Title : Let’s Fly
Author : RLight_Kira Raysen
Genre : General
Rated : PG
Fandom : - B1A4 (All member)
- Choi Joon Ha (Joon-ha)
- Kim Seung Min (Seungmin)
- Jung Mi Gyung (Migyung)
- Sung Yong Hwa (Yonghwa)
- Han Hye Kyung (Hyekyung)
-Oneshoot-
“Pelanginya indah ya.” tunjuk seorang laki-laki.
“Kau gila? Pelangi sekecil itu dibilang indah.” kata seorang dengan cetusnya sampai roti yang diselainya rusak berantakkan.
“Kau itu kenapa seh? Ditanya marah-marah terus. Cepat tua baru tau rasa lho!” canda laki-laki itu.
“Bukannya gitu. Diriku malu punya teman kayak dia. Lihat dia! Cengar-cengir sendiri sambil lambai-lambai kayak orang gila.” jawab orang itu.
“Hahh?!?!” respon laki-laki itu dengan melihat temannya yang sedari tadi duduk dengan lambai-lambai tak jelas.
Laki-laki itu bernama Baro. Dia begitu menyukai alam di udara. Memiliki impian mempunyai sayap agar bisa bermain dengan burung-burung disana. Seseorang yang malu dengan temannya itu bernama Jinyoung. Dia malu mempunyai sahabat yang memiliki impian yang tak jelas ataupun kelakuan yang aneh dari temannya itu. Tapi percaya atau tidak percaya dan mau atau tidak mau itulah takdirnya. Dan orang yang membuat Jinyoung malu itu adalah Sandeul. Dia mulai tidak mempunyai rasa malu saat dia menonton drama aneh di rumah CNU. Akan tetapi semua anak perempuan disekolah menyukai apabila Sandeul melakukan itu dari pada hanya berdiam diri dan tidur seharian.
“Pastanya? Patah!” kata seorang laki-laki dengan melihat pastanya patah satu per satu.
“Aaa! Terlalu matang. Makan punyaku. Lagi pula pastanya terlalu pedas.” beri laki-laki disampingnya.
“Haaaa!! Terima kasih. Akan aku ganti beberapa tahun lagi.” jawabnya gembira dengan memeluk temannya itu.
“Kau itu! Kau kira aku tidak ikhlas memberinya kepadamu? Ikhlas tau. Gak pakai ganti. Apalagi mau diganti beberapa tahun lagi.” balas temannya.

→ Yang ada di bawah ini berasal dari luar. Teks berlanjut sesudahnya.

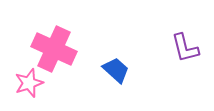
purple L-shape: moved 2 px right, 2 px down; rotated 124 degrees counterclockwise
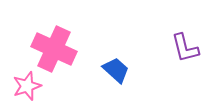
pink star: moved 2 px left, 3 px down
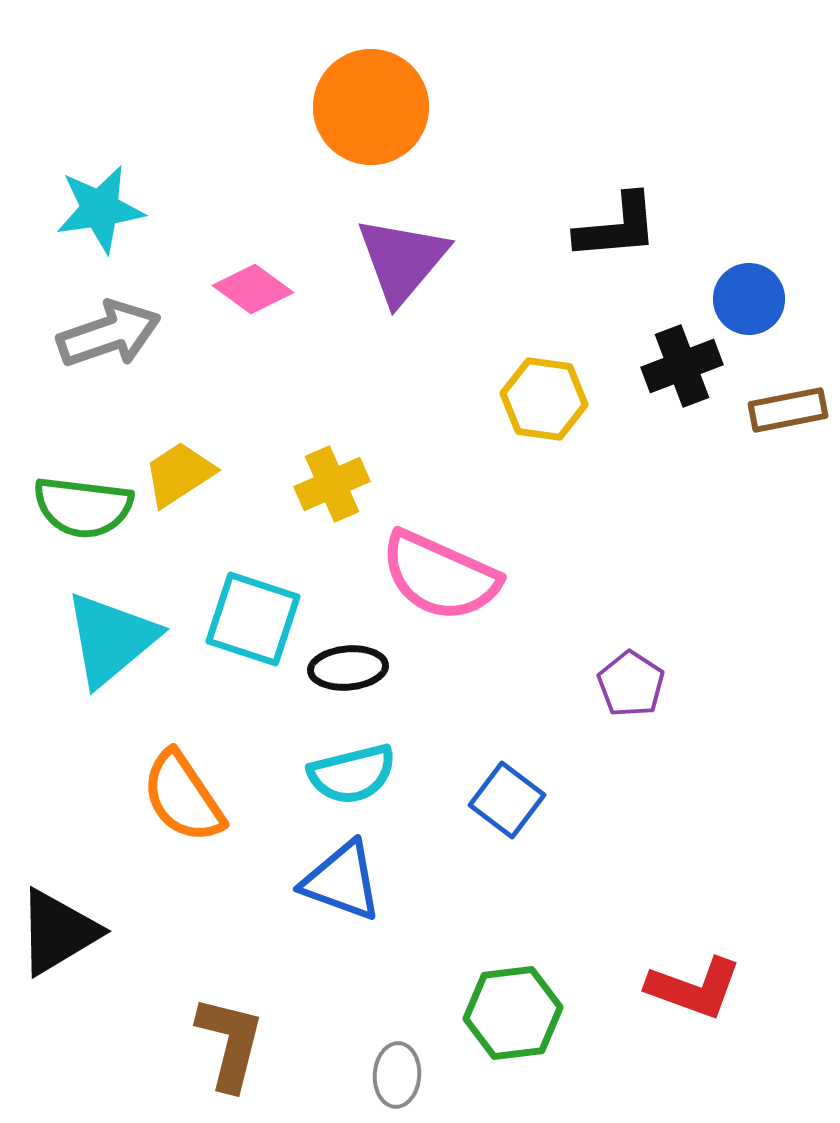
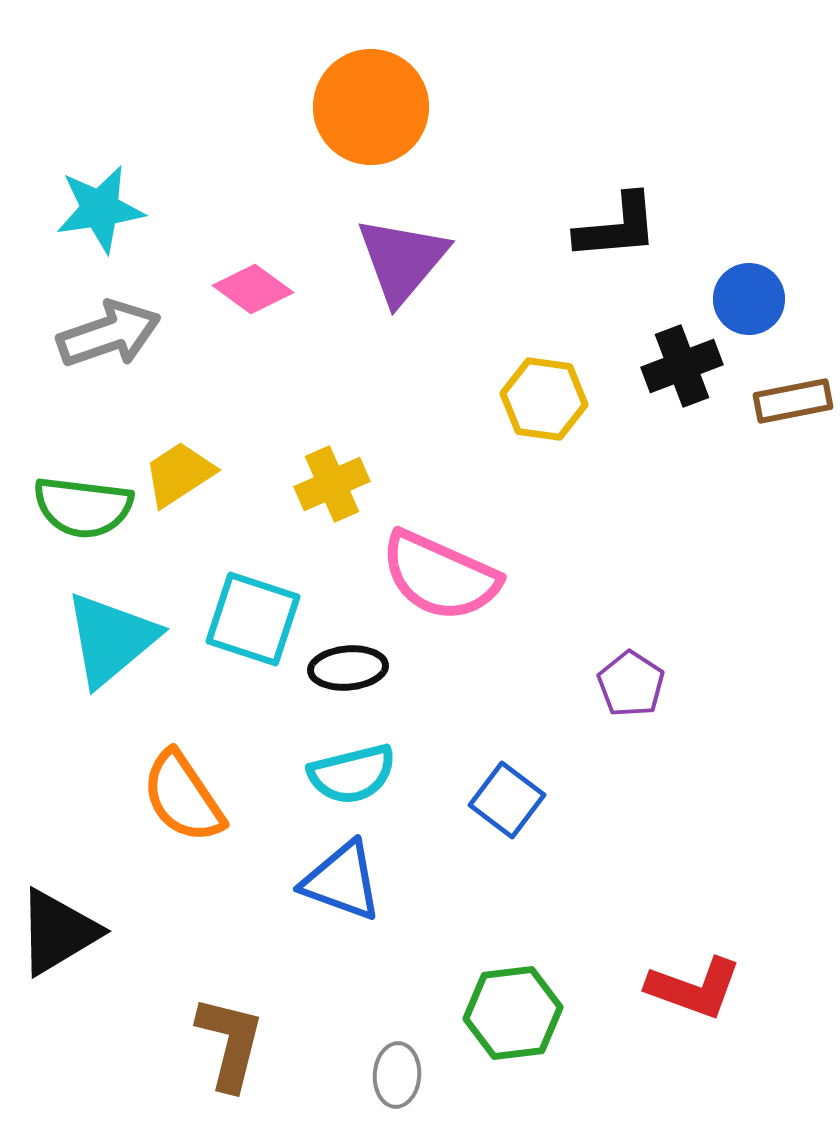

Tak lama dari luar kantin begitu ramai. Dari keramaian itu keluarlah Jinyoung yang hawa badannya berapi-api dan Baro yang menggeret Sandeul yang sedari tadi mulai dari taman sampai kantin dikerubung oleh siswa perempuan.
“Nah ini tawanan kita. Mau diapakan ini? Dimasak apaan? Mumpung dagingnya enak ini, bersih lagi. Di buat masak sayur asam kayaknya enak.” tanya Jinyoung dengan rasa marah.
“Kok gitu Jin-hyung? Ngiri ya? Ngiri ya? Hahahha.” canda Sandeul dengan mencolek hidung Jinyoung.
“Gak pakai toel-toel hidung kenapa. Diriku gak akan ngiri dengan dirimu! Mungkin dirimu yang iri dengankukan? Atau kalau gak gitu cinta denganku?” balas canda Jinyoung.
“Bbbuurrsshh. Iri? Cinta? Dari sisi mana lagi aku bisa iri ataupun cinta denganmu? Lagi pula aku masih normal.” tanya Sandeul sampai tersedak jus anggurnya.
“Tadi toel-toel.” jawab Jinyoung sinis dengan memakan bakso tanpa menghiraukan.
“Oh ya. Dari tadi aku gak lihat Gongchan. Dimana dia?” tanya Baro.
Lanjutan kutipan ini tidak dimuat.